● THE TASK
Please read the records below and return each line holding the string "impact".

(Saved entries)

────────────────────────────────────────

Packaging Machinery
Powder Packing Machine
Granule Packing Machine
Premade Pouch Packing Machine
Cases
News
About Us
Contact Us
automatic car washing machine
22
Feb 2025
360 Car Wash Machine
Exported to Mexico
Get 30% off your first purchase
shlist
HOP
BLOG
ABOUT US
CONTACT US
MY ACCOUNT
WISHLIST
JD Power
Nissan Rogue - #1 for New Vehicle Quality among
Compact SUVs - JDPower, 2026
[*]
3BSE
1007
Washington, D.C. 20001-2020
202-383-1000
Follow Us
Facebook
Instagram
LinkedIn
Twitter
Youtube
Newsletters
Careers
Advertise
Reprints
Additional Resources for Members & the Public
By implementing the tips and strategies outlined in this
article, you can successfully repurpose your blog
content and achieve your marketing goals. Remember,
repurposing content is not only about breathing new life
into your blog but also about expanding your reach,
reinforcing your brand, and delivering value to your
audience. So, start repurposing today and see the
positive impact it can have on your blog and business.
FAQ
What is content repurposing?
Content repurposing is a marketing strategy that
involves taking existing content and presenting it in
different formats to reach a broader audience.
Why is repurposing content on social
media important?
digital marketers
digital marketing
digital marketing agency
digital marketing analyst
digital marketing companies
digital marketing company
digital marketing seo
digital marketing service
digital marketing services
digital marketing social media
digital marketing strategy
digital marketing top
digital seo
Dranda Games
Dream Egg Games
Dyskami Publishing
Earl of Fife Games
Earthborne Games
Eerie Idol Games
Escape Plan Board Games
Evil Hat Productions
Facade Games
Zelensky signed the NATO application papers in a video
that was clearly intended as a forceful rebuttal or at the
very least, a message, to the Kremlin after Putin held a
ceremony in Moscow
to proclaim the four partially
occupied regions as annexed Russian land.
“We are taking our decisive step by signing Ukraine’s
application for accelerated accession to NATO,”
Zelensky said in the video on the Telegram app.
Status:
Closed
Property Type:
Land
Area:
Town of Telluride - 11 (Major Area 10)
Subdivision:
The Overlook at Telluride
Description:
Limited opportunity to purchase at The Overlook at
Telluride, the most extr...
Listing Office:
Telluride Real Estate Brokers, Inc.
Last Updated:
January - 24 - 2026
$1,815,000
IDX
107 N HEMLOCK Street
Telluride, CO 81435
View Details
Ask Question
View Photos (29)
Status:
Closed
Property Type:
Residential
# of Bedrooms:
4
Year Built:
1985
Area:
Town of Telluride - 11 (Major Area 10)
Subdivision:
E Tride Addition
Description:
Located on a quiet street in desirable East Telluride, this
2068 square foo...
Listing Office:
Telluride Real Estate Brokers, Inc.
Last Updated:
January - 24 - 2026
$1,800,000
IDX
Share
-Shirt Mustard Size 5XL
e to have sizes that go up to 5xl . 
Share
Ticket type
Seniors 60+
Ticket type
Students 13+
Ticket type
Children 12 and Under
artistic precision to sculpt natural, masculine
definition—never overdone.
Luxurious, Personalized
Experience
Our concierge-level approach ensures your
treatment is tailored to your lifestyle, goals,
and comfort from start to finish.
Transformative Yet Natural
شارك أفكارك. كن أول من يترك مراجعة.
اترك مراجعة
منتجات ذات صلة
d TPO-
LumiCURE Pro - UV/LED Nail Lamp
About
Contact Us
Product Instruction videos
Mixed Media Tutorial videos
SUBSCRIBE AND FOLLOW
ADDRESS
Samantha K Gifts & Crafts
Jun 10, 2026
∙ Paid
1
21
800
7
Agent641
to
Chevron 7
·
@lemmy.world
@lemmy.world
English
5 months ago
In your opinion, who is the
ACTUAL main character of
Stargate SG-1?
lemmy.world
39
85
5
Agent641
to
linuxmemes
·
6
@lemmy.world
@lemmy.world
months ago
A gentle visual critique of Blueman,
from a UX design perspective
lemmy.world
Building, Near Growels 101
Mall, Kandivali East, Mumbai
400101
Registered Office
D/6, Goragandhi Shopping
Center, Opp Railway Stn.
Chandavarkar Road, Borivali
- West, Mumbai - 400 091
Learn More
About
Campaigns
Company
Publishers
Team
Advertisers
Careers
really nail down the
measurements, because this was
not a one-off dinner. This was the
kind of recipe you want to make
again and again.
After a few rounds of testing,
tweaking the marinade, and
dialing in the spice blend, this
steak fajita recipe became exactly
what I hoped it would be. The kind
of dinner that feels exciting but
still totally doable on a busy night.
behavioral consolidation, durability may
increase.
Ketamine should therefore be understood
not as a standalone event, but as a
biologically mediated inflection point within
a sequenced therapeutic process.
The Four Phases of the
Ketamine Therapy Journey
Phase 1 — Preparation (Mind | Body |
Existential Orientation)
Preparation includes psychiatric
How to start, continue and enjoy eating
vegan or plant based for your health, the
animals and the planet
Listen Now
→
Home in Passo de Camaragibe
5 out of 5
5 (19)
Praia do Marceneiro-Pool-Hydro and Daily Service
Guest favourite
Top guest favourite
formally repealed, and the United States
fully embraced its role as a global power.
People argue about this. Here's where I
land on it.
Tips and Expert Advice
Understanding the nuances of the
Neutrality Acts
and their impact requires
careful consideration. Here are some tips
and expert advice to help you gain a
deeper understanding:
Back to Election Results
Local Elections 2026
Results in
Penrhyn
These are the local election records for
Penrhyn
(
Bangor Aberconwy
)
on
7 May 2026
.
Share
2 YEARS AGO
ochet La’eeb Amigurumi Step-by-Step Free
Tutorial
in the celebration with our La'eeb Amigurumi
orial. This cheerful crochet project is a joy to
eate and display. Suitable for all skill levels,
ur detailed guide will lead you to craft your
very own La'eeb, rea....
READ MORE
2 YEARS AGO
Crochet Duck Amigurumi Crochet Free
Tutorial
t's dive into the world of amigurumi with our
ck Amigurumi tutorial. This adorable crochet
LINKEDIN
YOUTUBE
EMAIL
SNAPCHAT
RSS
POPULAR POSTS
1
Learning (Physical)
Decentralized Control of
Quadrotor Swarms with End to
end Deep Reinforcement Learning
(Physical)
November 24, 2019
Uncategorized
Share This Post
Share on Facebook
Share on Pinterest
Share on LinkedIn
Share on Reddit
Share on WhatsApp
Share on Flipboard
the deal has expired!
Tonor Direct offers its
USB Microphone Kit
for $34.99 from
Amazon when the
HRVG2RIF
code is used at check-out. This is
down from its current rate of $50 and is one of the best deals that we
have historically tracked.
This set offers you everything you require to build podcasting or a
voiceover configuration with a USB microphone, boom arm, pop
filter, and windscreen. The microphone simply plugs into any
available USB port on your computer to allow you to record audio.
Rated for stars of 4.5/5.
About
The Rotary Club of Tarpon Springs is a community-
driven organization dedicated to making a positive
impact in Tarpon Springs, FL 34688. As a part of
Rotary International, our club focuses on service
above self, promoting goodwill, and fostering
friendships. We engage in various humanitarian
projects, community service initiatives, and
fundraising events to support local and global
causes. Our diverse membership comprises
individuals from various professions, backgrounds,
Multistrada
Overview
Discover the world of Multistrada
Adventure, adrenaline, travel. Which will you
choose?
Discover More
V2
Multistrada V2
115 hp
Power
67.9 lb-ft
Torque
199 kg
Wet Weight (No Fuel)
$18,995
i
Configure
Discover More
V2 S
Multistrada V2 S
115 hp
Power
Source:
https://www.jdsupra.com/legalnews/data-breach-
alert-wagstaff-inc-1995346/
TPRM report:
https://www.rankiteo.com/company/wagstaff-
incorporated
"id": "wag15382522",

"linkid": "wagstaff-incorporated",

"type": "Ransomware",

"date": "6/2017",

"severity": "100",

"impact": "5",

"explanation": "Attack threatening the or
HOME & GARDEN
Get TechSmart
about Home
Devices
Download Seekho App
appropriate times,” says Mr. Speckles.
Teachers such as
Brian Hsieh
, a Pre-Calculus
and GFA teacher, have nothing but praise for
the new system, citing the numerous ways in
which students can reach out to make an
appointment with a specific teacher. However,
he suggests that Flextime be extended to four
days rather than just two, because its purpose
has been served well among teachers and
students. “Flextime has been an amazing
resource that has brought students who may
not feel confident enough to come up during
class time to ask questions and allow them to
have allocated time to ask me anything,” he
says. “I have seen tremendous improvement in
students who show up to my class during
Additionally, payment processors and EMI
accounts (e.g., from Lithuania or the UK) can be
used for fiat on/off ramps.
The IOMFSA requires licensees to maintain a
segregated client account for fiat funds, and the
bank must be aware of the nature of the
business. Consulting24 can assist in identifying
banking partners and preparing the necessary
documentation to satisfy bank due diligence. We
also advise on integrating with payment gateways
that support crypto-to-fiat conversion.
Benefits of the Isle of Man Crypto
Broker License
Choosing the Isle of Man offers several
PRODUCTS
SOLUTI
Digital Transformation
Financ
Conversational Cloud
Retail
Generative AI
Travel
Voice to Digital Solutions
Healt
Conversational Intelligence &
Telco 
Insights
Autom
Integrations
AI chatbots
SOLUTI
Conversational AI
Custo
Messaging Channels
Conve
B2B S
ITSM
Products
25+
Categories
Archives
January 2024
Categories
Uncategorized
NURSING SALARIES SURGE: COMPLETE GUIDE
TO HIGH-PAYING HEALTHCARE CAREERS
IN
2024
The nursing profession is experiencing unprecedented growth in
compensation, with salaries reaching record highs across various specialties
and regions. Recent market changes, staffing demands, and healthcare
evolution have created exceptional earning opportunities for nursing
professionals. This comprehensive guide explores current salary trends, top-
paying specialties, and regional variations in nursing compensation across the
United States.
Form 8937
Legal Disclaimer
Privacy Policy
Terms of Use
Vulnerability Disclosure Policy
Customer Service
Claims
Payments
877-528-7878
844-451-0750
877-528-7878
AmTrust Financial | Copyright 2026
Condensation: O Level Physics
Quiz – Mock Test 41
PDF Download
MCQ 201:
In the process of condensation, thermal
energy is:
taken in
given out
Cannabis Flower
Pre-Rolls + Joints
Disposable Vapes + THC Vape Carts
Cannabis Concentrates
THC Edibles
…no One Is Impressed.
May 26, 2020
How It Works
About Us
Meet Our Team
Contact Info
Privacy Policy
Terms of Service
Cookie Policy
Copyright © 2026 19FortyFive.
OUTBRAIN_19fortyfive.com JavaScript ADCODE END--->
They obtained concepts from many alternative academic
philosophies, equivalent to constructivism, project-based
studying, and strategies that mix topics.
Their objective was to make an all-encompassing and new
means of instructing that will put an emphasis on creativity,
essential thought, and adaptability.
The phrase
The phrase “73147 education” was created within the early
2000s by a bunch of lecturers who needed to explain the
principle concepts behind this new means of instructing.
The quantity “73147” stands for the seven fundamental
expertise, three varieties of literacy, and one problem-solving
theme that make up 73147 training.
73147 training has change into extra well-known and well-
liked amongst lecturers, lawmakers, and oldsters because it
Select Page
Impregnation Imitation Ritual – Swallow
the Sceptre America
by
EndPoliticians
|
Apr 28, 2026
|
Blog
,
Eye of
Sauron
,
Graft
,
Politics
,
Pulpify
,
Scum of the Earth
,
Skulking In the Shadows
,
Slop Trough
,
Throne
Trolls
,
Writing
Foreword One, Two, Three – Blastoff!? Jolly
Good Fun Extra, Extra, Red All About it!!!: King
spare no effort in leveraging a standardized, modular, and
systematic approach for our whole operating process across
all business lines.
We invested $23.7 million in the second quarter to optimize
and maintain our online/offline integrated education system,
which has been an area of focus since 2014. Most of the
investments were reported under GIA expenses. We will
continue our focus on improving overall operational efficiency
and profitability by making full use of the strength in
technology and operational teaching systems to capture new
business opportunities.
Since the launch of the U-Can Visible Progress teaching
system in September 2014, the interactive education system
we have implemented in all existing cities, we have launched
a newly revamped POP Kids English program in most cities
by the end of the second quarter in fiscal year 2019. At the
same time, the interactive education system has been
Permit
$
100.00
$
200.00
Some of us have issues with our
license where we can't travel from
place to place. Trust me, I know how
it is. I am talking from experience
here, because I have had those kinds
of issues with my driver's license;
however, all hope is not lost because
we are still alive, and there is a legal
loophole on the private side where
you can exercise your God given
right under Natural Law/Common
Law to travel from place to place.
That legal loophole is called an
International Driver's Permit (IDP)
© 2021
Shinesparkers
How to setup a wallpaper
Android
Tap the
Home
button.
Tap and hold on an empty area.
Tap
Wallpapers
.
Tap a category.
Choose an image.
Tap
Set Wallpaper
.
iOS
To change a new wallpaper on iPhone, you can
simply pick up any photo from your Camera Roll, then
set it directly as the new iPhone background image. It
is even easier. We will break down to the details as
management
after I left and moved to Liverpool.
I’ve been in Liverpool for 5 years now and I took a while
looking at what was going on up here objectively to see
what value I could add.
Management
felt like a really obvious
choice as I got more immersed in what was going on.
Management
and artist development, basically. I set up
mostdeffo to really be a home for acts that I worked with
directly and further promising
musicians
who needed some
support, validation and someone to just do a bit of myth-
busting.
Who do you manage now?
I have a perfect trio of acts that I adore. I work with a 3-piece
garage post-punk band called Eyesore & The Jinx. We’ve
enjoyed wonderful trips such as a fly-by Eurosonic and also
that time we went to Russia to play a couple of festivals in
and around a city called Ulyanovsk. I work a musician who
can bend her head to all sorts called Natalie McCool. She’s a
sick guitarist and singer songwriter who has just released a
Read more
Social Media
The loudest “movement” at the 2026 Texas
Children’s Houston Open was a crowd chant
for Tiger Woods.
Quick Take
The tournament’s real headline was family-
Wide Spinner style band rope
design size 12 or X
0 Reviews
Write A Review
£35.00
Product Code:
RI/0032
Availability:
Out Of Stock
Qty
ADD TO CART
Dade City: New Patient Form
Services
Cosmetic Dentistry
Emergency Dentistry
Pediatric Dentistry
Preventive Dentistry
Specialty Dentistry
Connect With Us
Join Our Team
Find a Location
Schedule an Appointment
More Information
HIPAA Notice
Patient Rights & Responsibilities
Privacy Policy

────────────────────────────────────────

● EXERCISE ANSWER
positive impact it can have on your blog and business.
and their impact requires
impact in Tarpon Springs, FL 34688. As a part of
"impact": "5",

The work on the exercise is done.